Hago colección de muchas cosas, como es bien sabido, pero mi colección favorita sigue siendo la de instantes felices. Y no pasa días sin que añada una nueva pieza, aunque sea solo una deliciosa miniatura. Antes de dormirme, repaso las últimas adquisiciones.
Cuando con Cristian y Martín, me adentro en el castañar que hay junto a la urbanización Costa Verde, a dos pasos de casa, y enseguida desaparece el entorno urbano y en la orilla del riachuelo que lo atraviesa, me parece estar en medio de una selva inexplorada.
Cuando tomo el café matinal en Noor, en un barrio al lado del mío, pero donde soy un perfecto desconocido, mientras hojeo los libros nuestros de cada día y me siento en el centro del mundo.
Cuando regreso a casa atravesando el parque de San Julián, y en lugar de hacerlo por el camino, piso la hierba y me acerco a la hilera de abedules, respirando libremente y aunando la obligación de cuidar mi salud con la transgresión de la arbitraria imposición: doble felicidad.

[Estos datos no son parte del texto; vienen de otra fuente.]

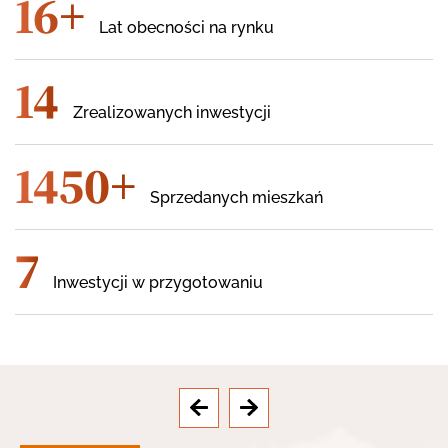
16
+
Lat obecności na rynku
14
Zrealizowanych inwestycji
1450
+
Sprzedanych mieszkań
7
Inwestycji w przygotowaniu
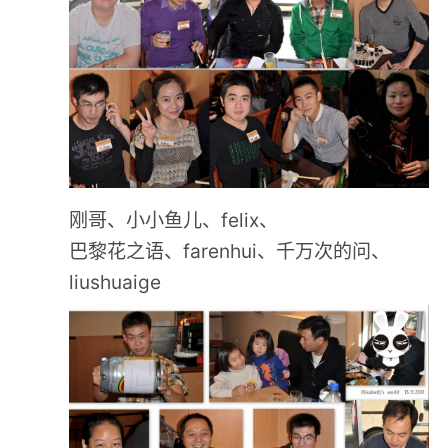
刚哥、小小鱼儿、felix、
巴黎花之语、farenhui、千万次的问、
liushuaige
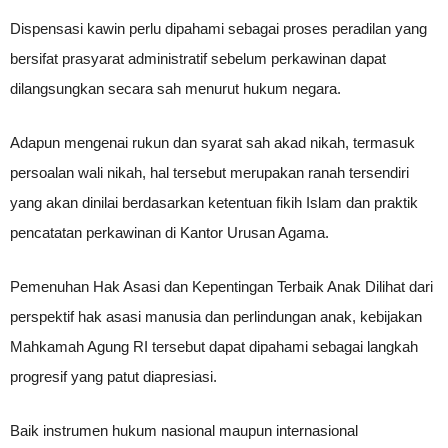
Dispensasi kawin perlu dipahami sebagai proses peradilan yang
bersifat prasyarat administratif sebelum perkawinan dapat
dilangsungkan secara sah menurut hukum negara.
Adapun mengenai rukun dan syarat sah akad nikah, termasuk
persoalan wali nikah, hal tersebut merupakan ranah tersendiri
yang akan dinilai berdasarkan ketentuan fikih Islam dan praktik
pencatatan perkawinan di Kantor Urusan Agama.
Pemenuhan Hak Asasi dan Kepentingan Terbaik Anak Dilihat dari
perspektif hak asasi manusia dan perlindungan anak, kebijakan
Mahkamah Agung RI tersebut dapat dipahami sebagai langkah
progresif yang patut diapresiasi.
Baik instrumen hukum nasional maupun internasional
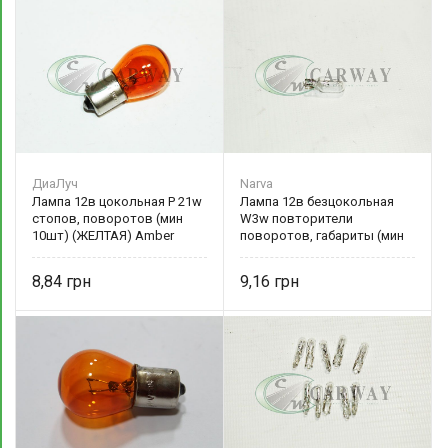
ДиаЛуч
Narva
Лампа 12в цокольная P 21w
Лампа 12в безцокольная
стопов, поворотов (мин
W3w повторители
10шт) (ЖЕЛТАЯ) Amber
поворотов, габариты (мин
10шт) NV 17097 Narva
8,84
9,16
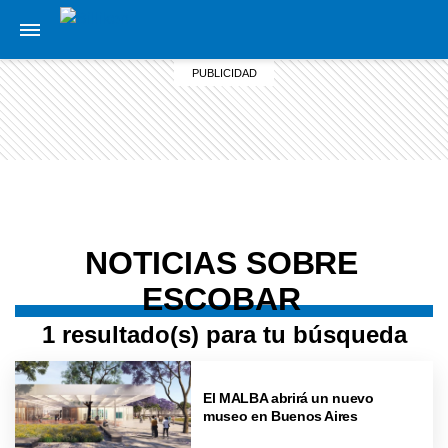
NOTICIAS SOBRE
ESCOBAR
1 resultado(s) para tu búsqueda
El MALBA abrirá un nuevo
museo en Buenos Aires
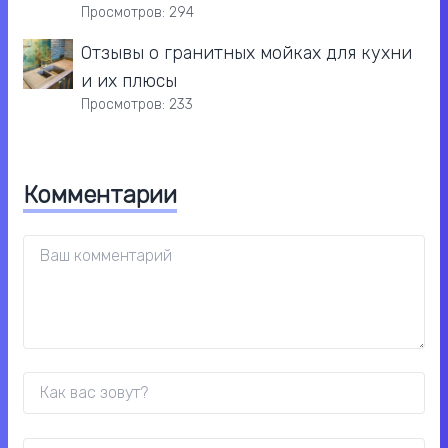
Просмотров: 294
Отзывы о гранитных мойках для кухни
и их плюсы
Просмотров: 233
Комментарии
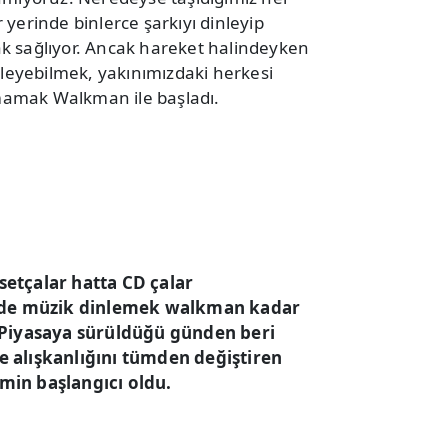
yerinde binlerce şarkıyı dinleyip
k sağlıyor. Ancak hareket halindeyken
nleyebilmek, yakınımızdaki herkesi
amak Walkman ile başladı.
setçalar hatta CD çalar
rinde müzik dinlemek walkman kadar
. Piyasaya sürüldüğü günden beri
e alışkanlığını tümden değiştiren
min başlangıcı oldu.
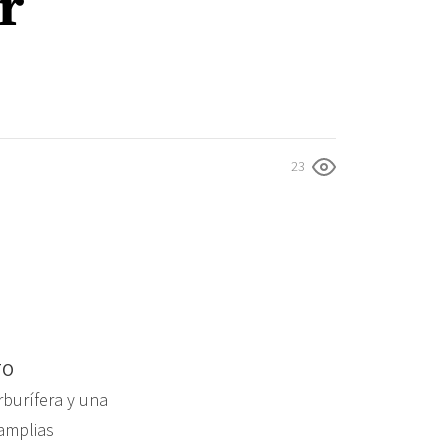
r
23
TO
rburífera y una
 amplias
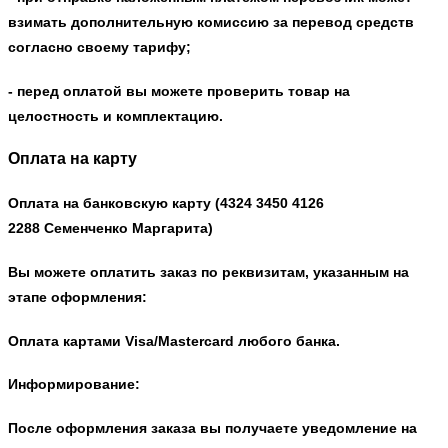
взимать дополнительную комиссию за перевод средств
согласно своему тарифу;
- перед оплатой вы можете проверить товар на
целостность и комплектацию.
Оплата на карту
Оплата на банковскую карту
(
4324 3450 4126
2288
Семенченко Маргарита
)
Вы можете оплатить заказ по реквизитам, указанным на
этапе оформления:
Оплата картами Visa/Mastercard любого банка.
Информирование:
После оформления заказа вы получаете уведомление на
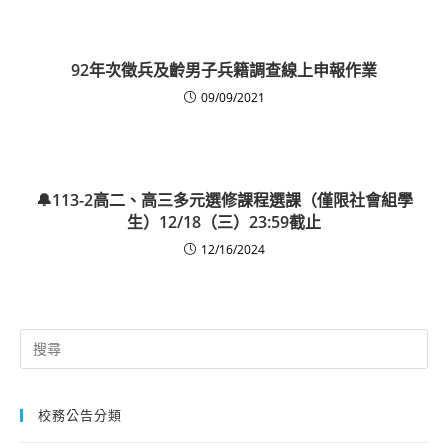
92年次徵兵及齡男子兵籍調查線上申報作業
09/09/2021
🔔113-2高二、高三多元選修課程選課（僅限社會組學
生）12/18（三）23:59截止
12/16/2024
Search
for:
校務公告分類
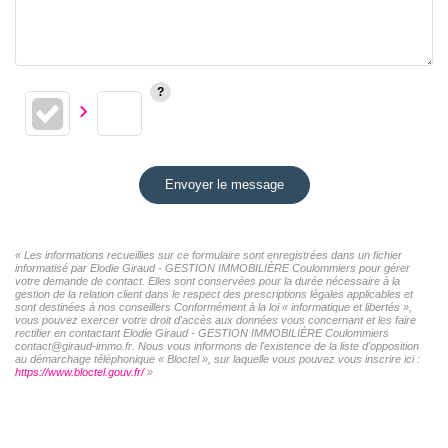
Envoyer le message
« Les informations recueillies sur ce formulaire sont enregistrées dans un fichier
informatisé par Elodie Giraud - GESTION IMMOBILIÈRE Coulommiers pour gérer
votre demande de contact. Elles sont conservées pour la durée nécessaire à la
gestion de la relation client dans le respect des prescriptions légales applicables et
sont destinées à nos conseillers Conformément à la loi « informatique et libertés »,
vous pouvez exercer votre droit d'accès aux données vous concernant et les faire
rectifier en contactant Elodie Giraud - GESTION IMMOBILIÈRE Coulommiers
contact@giraud-immo.fr. Nous vous informons de l'existence de la liste d'opposition
au démarchage téléphonique « Bloctel », sur laquelle vous pouvez vous inscrire ici :
https://www.bloctel.gouv.fr/
»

Cuando me siento ante el ordenador, nada más levantarme, y en lugar de escribir la reseña que tengo que enviar al periódico escribo un poema, como quien hace novillos.
Cuando antes de irme a la cama, tras atravesar sin daño el campo de minas de un nuevo día, busco en el televisor la cadena Viajar y me subo a un tren que atraviesa Australia o contemplo Alemania desde el aire o vuelvo a las calles y a los cafés de Estambul.